Setting traps and catching rats in Raglan’s bush-clad reserves are just part of the learning this year for the small group of NCEA students as they look to develop sustainable and ecological skills in their own backyard.
And the highlight of last Friday’s trip for one quartet was the discovery of a “fresh” rat in one of 21 traps spaced 50 metres apart on a well-worn loop track on the foothills of Mt Karioi.
“I’m glad you guys are excited,” observed Bexie Towle, education coordinator of the Karioi Maunga project, which with national organisation Papa Taiao Earthcare delivers the inaugural year-long senior student programme in the great outdoors.
“Now you get to chuck it (away) by the tail,” she instructed.
For the four teens – as with five fellow students who were checking another trapline at Half Moon Bay near Manu Bay – the three-hour outing was all about getting hands-on experience of safe handling of traps.
The Year 11-13 students had previously practised back in class, Raglan Area School science teacher Angela Prain told the Chronicle. But nothing beats the real thing and she described Friday’s bush visit as “a rich learning experience based in their local environment”, and one that gave them “valuable skills for their future”.
Armed with a long screwdriver, a lethal looking trap-setting tool, a jar of peanut butter and a bag of dehydrated rabbit meat, the small team took turns last Friday to open the bait stations, replenish supplies and reset the traps.
One student’s task was to record dates, times and whatever was – or wasn’t – found in each of the numbered traps.
The traps were of two types: the Victor to specifically catch rodents like rats and mice, alternating along the track with the DOC 200 trap for carnivorous mustelids like stoats.
They were spaced according to Conservation Department data based on the habitat range of each animal, Bexie explained to the students.
She also told them how A Rocha Aotearoa NZ’s Karioi Maunga project – a collaborative pest control programme to re-establish Raglan’s mountain as a seabird sanctuary – had grown “exponentially” since the first traplines were set up six years ago.
While the 13 area school students taking part in this year’s land-based Earthcare project are acquiring skills around predator trapping this term, from next term they’ll take the initiative and do it all themselves.
Local Karioi Maunga educator Annie Lorenzen – who organises the weekly trips – says they’ll be responsible for setting up, running and maintaining their own trapline on a bush site up at Xtreme Zero Waste. So now is the time to build expertise and confidence.
But it’s not all about rat-trapping. A couple of overnight kayaking trips are also planned in which the students will learn first aid and bush survival skills, including the building of a bivouac.
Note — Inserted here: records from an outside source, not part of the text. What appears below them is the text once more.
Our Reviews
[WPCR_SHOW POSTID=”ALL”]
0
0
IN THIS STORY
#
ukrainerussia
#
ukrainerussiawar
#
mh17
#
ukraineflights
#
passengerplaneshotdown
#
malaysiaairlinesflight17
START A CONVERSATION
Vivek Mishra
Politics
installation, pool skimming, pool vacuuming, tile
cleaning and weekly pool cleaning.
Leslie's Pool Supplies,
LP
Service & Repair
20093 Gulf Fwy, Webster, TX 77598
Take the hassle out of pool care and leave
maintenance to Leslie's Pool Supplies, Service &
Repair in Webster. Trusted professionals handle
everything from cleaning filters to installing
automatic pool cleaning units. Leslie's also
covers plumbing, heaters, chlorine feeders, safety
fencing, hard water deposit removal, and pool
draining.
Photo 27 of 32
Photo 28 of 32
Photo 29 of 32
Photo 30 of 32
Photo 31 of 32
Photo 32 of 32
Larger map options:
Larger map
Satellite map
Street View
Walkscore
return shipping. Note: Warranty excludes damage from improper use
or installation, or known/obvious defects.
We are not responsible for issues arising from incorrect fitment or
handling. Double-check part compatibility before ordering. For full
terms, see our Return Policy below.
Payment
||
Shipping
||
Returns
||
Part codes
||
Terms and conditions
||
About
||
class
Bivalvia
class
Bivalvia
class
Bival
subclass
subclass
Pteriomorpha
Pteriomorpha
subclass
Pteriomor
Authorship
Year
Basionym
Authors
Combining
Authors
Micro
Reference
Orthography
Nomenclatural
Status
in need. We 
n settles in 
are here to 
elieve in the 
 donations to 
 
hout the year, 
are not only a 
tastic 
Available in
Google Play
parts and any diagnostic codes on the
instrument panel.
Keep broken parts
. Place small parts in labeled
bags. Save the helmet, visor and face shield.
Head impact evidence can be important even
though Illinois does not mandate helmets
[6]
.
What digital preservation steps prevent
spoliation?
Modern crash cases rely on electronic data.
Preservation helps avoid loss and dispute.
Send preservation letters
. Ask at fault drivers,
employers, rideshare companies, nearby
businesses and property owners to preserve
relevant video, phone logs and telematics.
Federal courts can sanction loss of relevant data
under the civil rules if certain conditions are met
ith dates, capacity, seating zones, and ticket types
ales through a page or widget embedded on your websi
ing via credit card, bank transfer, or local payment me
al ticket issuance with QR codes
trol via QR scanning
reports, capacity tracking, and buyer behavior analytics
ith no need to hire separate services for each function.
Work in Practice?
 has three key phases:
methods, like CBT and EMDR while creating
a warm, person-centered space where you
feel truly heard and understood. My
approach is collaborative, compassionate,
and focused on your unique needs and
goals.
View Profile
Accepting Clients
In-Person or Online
And there’s the possibility of an Auckland Zoo trip to study endemic species like the kiwi.
Last year a pilot Earthcare programme was run in terms three and four, with 14 students gaining 21 NCEA credits each.
Students this year will gain both NCEA unit and achievement standards at level 2 and 3.
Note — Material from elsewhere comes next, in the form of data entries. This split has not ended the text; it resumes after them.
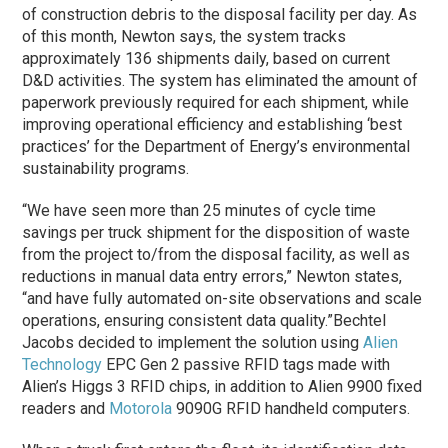
of construction debris to the disposal facility per day. As
of this month, Newton says, the system tracks
approximately 136 shipments daily, based on current
D&D activities. The system has eliminated the amount of
paperwork previously required for each shipment, while
improving operational efficiency and establishing ‘best
practices’ for the Department of Energy’s environmental
sustainability programs.
“We have seen more than 25 minutes of cycle time
savings per truck shipment for the disposition of waste
from the project to/from the disposal facility, as well as
reductions in manual data entry errors,” Newton states,
“and have fully automated on-site observations and scale
operations, ensuring consistent data quality.”
Bechtel
Jacobs decided to implement the solution using
Alien
Technology
EPC Gen 2 passive RFID tags made with
Alien’s Higgs 3 RFID chips, in addition to Alien 9900 fixed
readers and
Motorola
9090G RFID handheld computers.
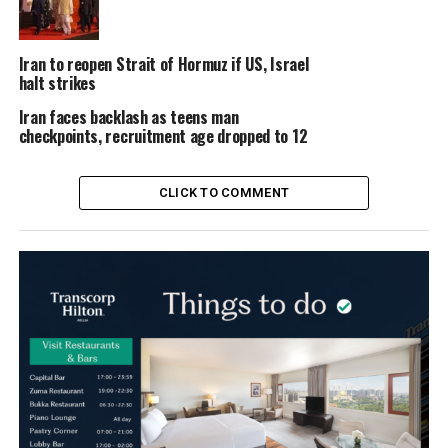
Iran to reopen Strait of Hormuz if US, Israel
halt strikes
Iran faces backlash as teens man
checkpoints, recruitment age dropped to 12
CLICK TO COMMENT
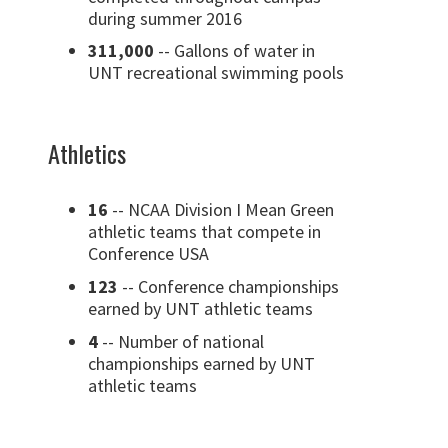
during summer 2016
311,000
-- Gallons of water in
UNT recreational swimming pools
Athletics
16
-- NCAA Division I Mean Green
athletic teams that compete in
Conference USA
123
-- Conference championships
earned by UNT athletic teams
4
-- Number of national
championships earned by UNT
athletic teams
Subjects include biodiversity restoration, project management, safety in the outdoors team building and predator ecology.
In future years the partner organisations want to extend the programme to three years to include moana (marine) and wai (freshwater) ecosystems and environments as subjects.
The programme will also provide opportunities for further study and career pathways such as studies in biological sciences, conservation and environmental and resource management.
Principal Malcolm Cox confirmed the Earthcare programme “creates vocational pathways for our young people”, adding that it also “cements the aspirations of the community”.